◆ EXCERPTED PASSAGE
▼
The Docker integration test job started failing on main after
fb5125362 ("docker: opt in to dashboard --insecure via env var").
Two distinct failures, both fallout from that change being more
behaviour-changing than the existing test harness anticipated.
Failure 1 — test_dashboard_port_override (silent regression in an
already-existing test)
The test starts the container with just HERMES_DASHBOARD=1, defaults
to host=0.0.0.0, no HERMES_DASHBOARD_OAUTH_CLIENT_ID, no
HERMES_DASHBOARD_INSECURE. Pre-fix that combination got --insecure
auto-injected by the s6 run script (anything non-loopback was
implicitly insecure), so the OAuth gate stayed off and start_server
bound the port. Post-fix the gate engages, no provider is
registered, and start_server raises SystemExit before binding —
under s6 the dashboard goes into a restart loop and the test's
/proc/net/tcp poll finds nothing.
Same silent regression was masking three sibling tests
(test_dashboard_slot_reports_up_when_enabled, test_dashboard_opt_in_starts,
test_dashboard_restarts_after_crash) — they all only sample pgrep
or s6-svstat and so caught the supervised process mid-restart
loop, appearing to pass while the dashboard was actually never
reaching a healthy state.
Fix: pin HERMES_DASHBOARD_INSECURE=1 on every test that enables
the dashboard but doesn't itself exercise the auth gate. Each
pinned site carries an inline comment pointing back to
test_dashboard_slot_reports_up_when_enabled for the full
rationale.
Failure 2 — test_dashboard_oauth_gate_engages_on_non_loopback_bind
(bug in the test I added in fb5125362)
The probe used urllib.request.urlopen() against /api/status. Under
the now-engaged OAuth gate /api/status no longer answers
unauthenticated callers (the gate middleware runs upstream of the
legacy _SESSION_TOKEN allowlist and 401s anything without a valid
session cookie). urlopen() raises HTTPError on the 401, the wrapper
treated that as "not ready yet", and the poll loop hit
timeout.
Fix: split the probe into a generic _http_probe() helper that
returns (status_code, body) for any HTTP response — including 401,
which IS the gate-engaged success signal. The helper feeds a
multi-line Python program over stdin via a POSIX heredoc so the
try/except branch reads naturally; far less fragile than the
earlier semicolon-laden -c one-liner.
The OAuth-gate test now verifies two independent observable
consequences of the gate being on:
1. GET /api/auth/providers (publicly reachable through the gate
so the login page can bootstrap) returns 200 with `nous` in
the provider list — proves the bundled provider registered.
2. GET /api/status returns 401 — proves the OAuth gate runs
upstream of the legacy public-paths allowlist and is
actively intercepting unauthenticated callers.
The insecure-opt-out test still hits /api/status, but now
asserts status_code == 200 first (proves the gate is bypassed)
before parsing the JSON for auth_required: false (proves the
gate-state flag is also correctly off).
Verified locally end-to-end against a fresh image build on a
real Docker daemon: all 41 tests under tests/docker/ pass in
2m38s, including the two formerly-failing dashboard tests and
the three sibling tests that were passing by accident.
1b1e30510a
▲
◆ DATA BELOW
▼
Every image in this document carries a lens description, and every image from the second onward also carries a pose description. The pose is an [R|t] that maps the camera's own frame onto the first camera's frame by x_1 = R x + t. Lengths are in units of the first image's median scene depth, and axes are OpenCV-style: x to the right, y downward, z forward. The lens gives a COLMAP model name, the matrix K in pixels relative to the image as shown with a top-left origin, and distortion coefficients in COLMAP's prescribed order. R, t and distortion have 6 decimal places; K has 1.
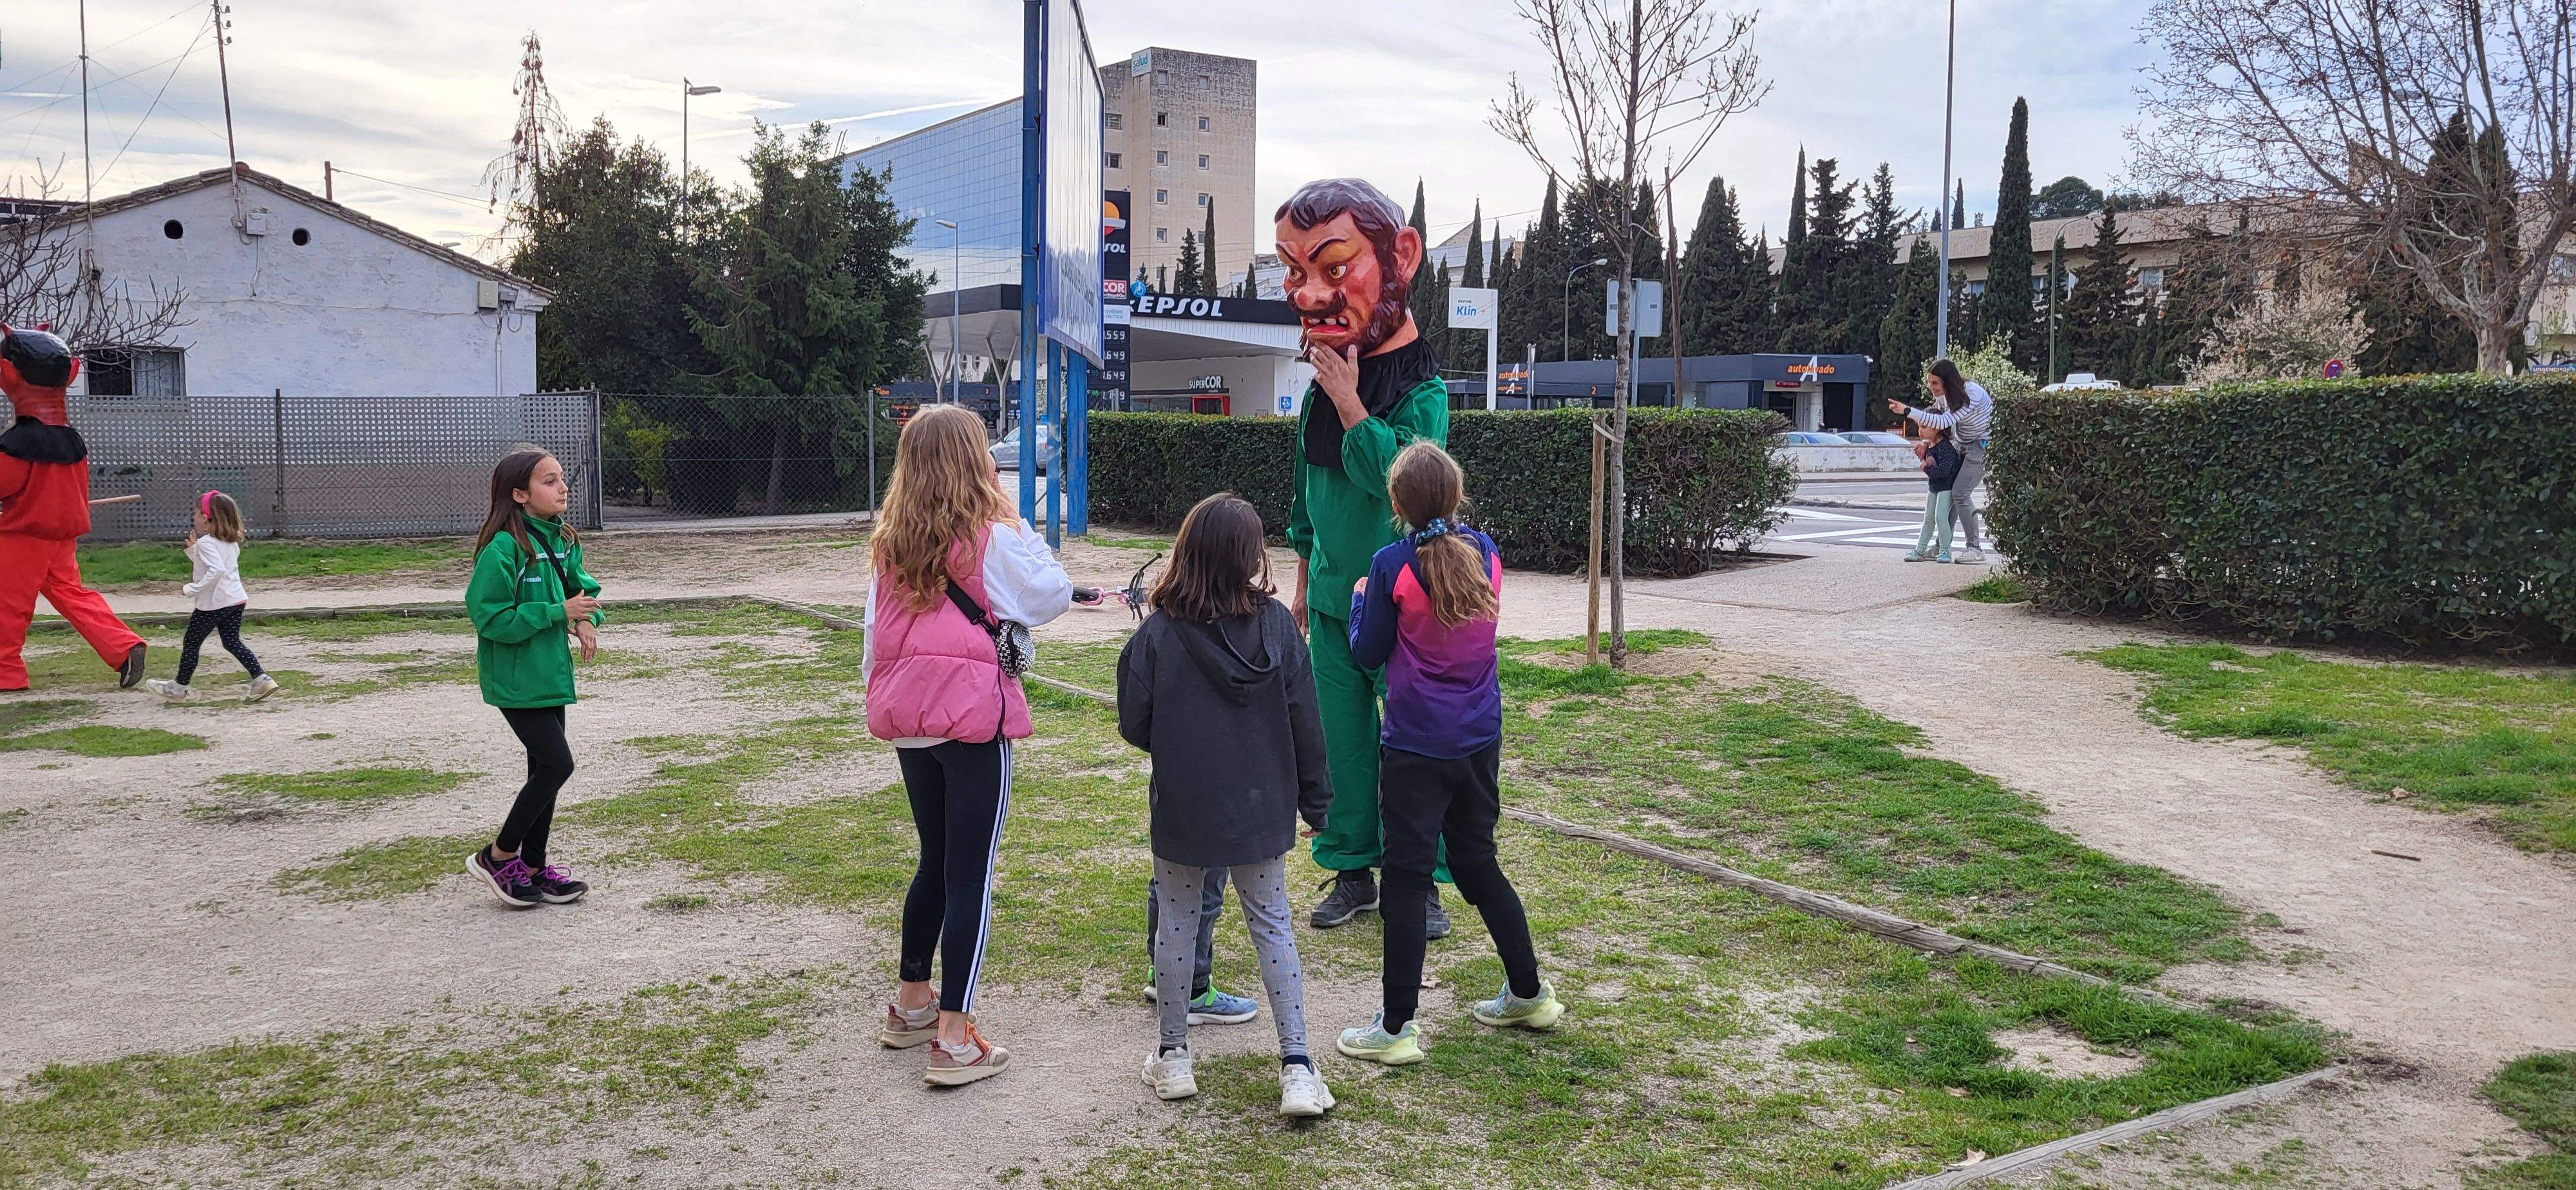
▲
◆ WORK INSTRUCTIONS
From the commit message about the failing Docker tests, output the passage that begins at the words "before parsing the" and stops after "passing by accident.", copied character for character.

◆ WRITTEN ANSWER
before parsing the JSON for auth_required: false (proves the
gate-state flag is also correctly off).
Verified locally end-to-end against a fresh image build on a
real Docker daemon: all 41 tests under tests/docker/ pass in
2m38s, including the two formerly-failing dashboard tests and
the three sibling tests that were passing by accident.